# Is "Ice Station Zebra" by Alistair MacLean a First Edition?

> **Quick answer.** A first edition of Ice Station Zebra by Alistair MacLean (Collins, 1963) is identified by: Collins used no first-edition statement at this date — two independent publisher-identification guides (ILAB and Evening Land Books) agree that the Collins first impression is identified negatively: the correct year on the title page and the complete absence of any reprint or later-impression statement on the verso. UK precedes US and is the true first: Collins, London, 1963.
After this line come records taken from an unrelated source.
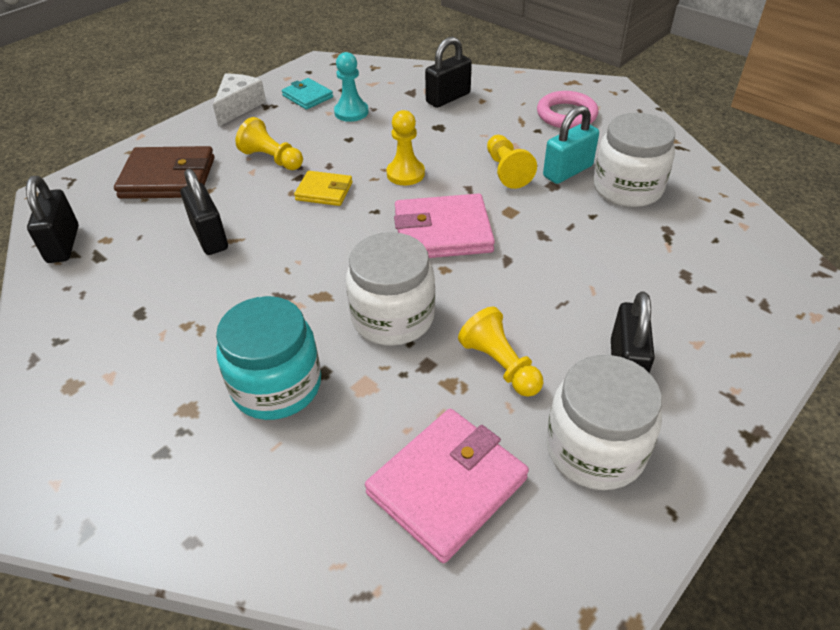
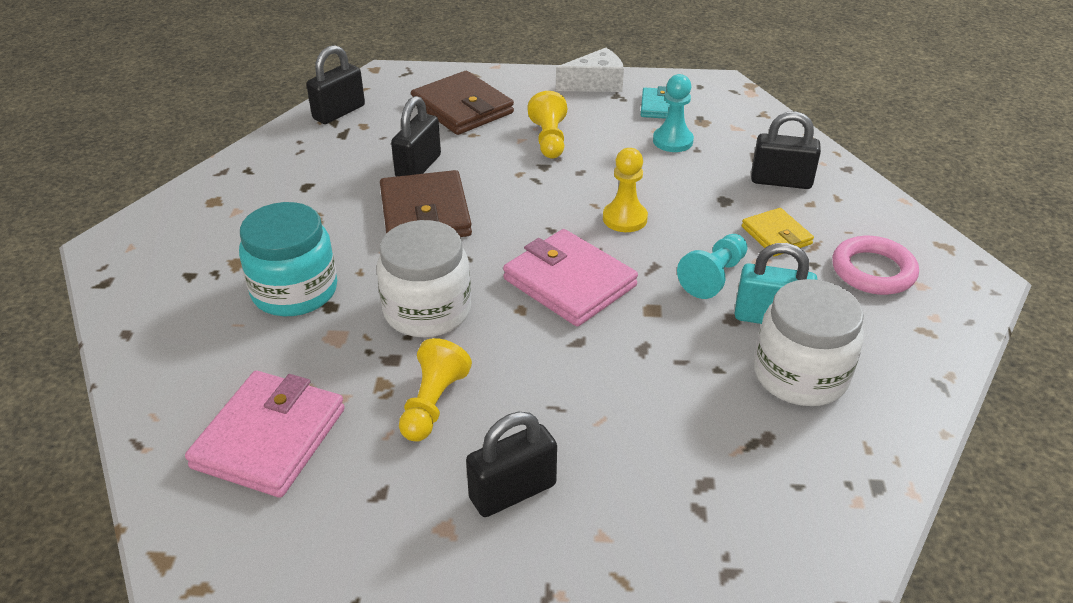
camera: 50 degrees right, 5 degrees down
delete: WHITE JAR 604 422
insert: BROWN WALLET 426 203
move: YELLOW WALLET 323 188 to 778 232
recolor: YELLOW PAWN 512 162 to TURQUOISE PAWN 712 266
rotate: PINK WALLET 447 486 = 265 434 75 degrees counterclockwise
**Checklist — a true first has these:**
- Collins used no first-edition statement at this date — two independent publisher-identification guides (ILAB and Evening Land Books) agree that the Collins first impression is identified negatively: the correct year on the title page and the complete absence of any reprint or later-impression statement on the verso
- Collins did note later impressions, so any "second impression" or reprint line rules the copy out; there is no number line to consult
- Do not be misled by dealer copy claiming a stated "first edition" on the copyright page — that describes the American issue, not the Collins
- The Collins first collates 255 + [1] pp. and is bound in dark green cloth blocked in gilt on the spine, in a pictorial dust jacket by John Heseltine; the jacket should be a priced jacket with the price present at the flap
- The Doubleday first printing is a distinct book and is identified positively: "First Edition" stated on the copyright page (Doubleday's documented convention, with no statement on later printings), 276 pp., blue cloth with the title stamped in silver on the spine, illustrated endpapers, priced jacket
- Publisher imprint reads Collins
- Not a book-club edition (see below)

| | |
|---|---|
| Author | Alistair MacLean |
| Publisher | Collins |
| Year | 1963 |
| True first | UK edition |
| Format | Hardcover (trade) |
| Key point | Collins used no first-edition statement at this date — two independent publisher-identification guides (ILAB and Evening Land Books) agree… |
| Book-club edition exists? | Yes |

## Points of issue
Collins used no first-edition statement at this date — two independent publisher-identification guides (ILAB and Evening Land Books) agree that the Collins first impression is identified negatively: the correct year on the title page and the complete absence of any reprint or later-impression statement on the verso. Collins did note later impressions, so any "second impression" or reprint line rules the copy out; there is no number line to consult. Do not be misled by dealer copy claiming a stated "first edition" on the copyright page — that describes the American issue, not the Collins. The Collins first collates 255 + [1] pp. and is bound in dark green cloth blocked in gilt on the spine, in a pictorial dust jacket by John Heseltine; the jacket should be a priced jacket with the price present at the flap. The Doubleday first printing is a distinct book and is identified positively: "First Edition" stated on the copyright page (Doubleday's documented convention, with no statement on later printings), 276 pp., blue cloth with the title stamped in silver on the spine, illustrated endpapers, priced jacket.

## Is this the true first?
UK precedes US and is the true first: Collins, London, 1963. The US first is Doubleday & Company, Garden City, NY, 1963, and is collected in its own right as the American first. MacLean was British and Collins was his home publisher throughout — the pattern is established from his debut, HMS Ulysses (Collins 1955, Doubleday 1956) — and the trade uniformly treats the Collins issue as the true first. "First thus" traps: the Fontana paperbacks (1964 onward) and the 1968 film tie-in issues are later and are not firsts of anything.

## Telling it from reprints & book-club editions
UK book-club reprints of MacLean carry the club's imprint (Companion Book Club, The Reprint Society/World Books) in place of Collins on the spine, title page and jacket, and their jackets are unpriced — the substituted imprint is the reliable tell, not the binding. American Doubleday book-club printings lack the "First Edition" statement, carry a blind-stamped device (a small impressed square, circle or maple leaf) on the lower rear board, are bulked on lighter paper, and have unpriced jackets.